The whole listing below is to be output exactly, with no line skipped.

☆ ☆ ☆

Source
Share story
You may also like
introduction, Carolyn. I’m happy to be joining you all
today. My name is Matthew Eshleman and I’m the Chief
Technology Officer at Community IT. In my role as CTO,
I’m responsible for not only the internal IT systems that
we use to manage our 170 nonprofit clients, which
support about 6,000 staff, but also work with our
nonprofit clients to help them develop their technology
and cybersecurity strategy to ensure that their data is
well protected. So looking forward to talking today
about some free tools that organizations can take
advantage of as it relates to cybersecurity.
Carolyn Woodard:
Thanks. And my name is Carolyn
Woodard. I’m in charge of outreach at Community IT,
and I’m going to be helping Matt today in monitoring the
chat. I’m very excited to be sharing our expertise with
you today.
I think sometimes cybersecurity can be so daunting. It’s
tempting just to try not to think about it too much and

☆ ☆ ☆

> ANSWER TO THIS TASK:
Source
Share story
You may also like
introduction, Carolyn. I’m happy to be joining you all
today. My name is Matthew Eshleman and I’m the Chief
Technology Officer at Community IT. In my role as CTO,
I’m responsible for not only the internal IT systems that
we use to manage our 170 nonprofit clients, which
support about 6,000 staff, but also work with our
nonprofit clients to help them develop their technology
and cybersecurity strategy to ensure that their data is
well protected. So looking forward to talking today
about some free tools that organizations can take
advantage of as it relates to cybersecurity.
Carolyn Woodard:
Thanks. And my name is Carolyn
Woodard. I’m in charge of outreach at Community IT,
and I’m going to be helping Matt today in monitoring the
chat. I’m very excited to be sharing our expertise with
you today.
I think sometimes cybersecurity can be so daunting. It’s
tempting just to try not to think about it too much and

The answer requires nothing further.